# canning BBQ sauce



## Bobmac (Oct 11, 2008)

We just opened a jar of Mustard style BBQ sauce that I put up back in February 2010. It was excellent!

Contrary to what I had been told by many people, there is no sign of rust or anything detrimental on the lid or inside the jar.

Now I have to start cooking off a bunch more because I only have 5 pints left!


----------



## Finger_Mullet (Aug 19, 2005)

I have never had lids to rust. Maybe after 20 years. My stuff generally does not make it past a year old.

Darin


----------



## surfchunker (Apr 10, 2006)

if it has rust I'd say it leaked not having a good seal ... properly canned it should have a vaccuum ... if they cool to fast they will boil over and that can cause a leak by leaving crud on the rim of the jar ...


----------



## Finger_Mullet (Aug 19, 2005)

I opened a pressure canner before it got all of the pressure off it. The jars of green beans boiled out and screwed it all up. I had to add new flats and and bring the pressure back up and let all the pressure off before I removed the lid. 
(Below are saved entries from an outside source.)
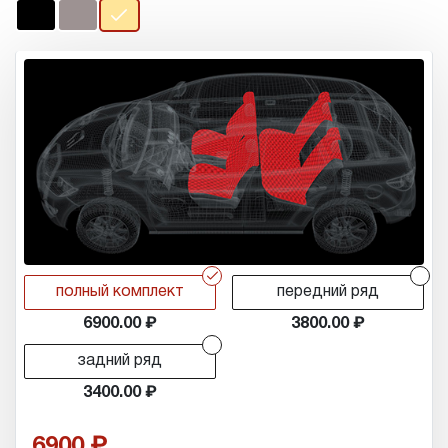
r
r
полный комплект
передний ряд
6900.00
3800.00
r
задний ряд
3400.00
6900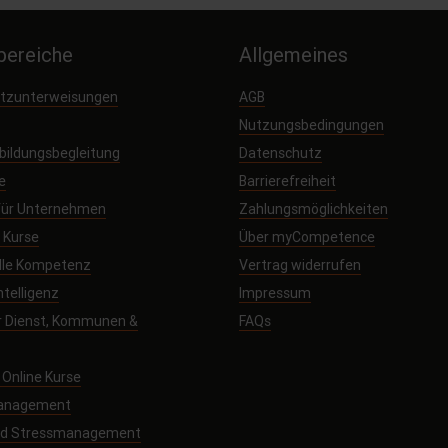
ereiche
Allgemeines
utzunterweisungen
AGB
Nutzungsbedingungen
sbildungsbegleitung
Datenschutz
e
Barrierefreiheit
 für Unternehmen
Zahlungsmöglichkeiten
e Kurse
Über myCompetence
elle Kompetenz
Vertrag widerrufen
ntelligenz
Impressum
r Dienst, Kommunen &
FAQs
Online Kurse
management
und Stressmanagement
If your canned stuff loses the seal you better pitch it. You can easily die if you get botcholism. Nothing to mess with.

I have never seen a flat rust thru on anything except some old jars grandmaw had for 20 plus years left in the root cellar after she died. We dumped the contents and kept the jars. They never go bad.

Darin


----------



## sprtsracer (Apr 27, 2005)

Buy Chinese lids! Lead doesn't rust!


----------



## Bobmac (Oct 11, 2008)

sprtsracer said:


> Buy Chinese lids! Lead doesn't rust!


Could go find some of the old jars... The glass lids with the red rubber sealing gasket and galvanized ring.


----------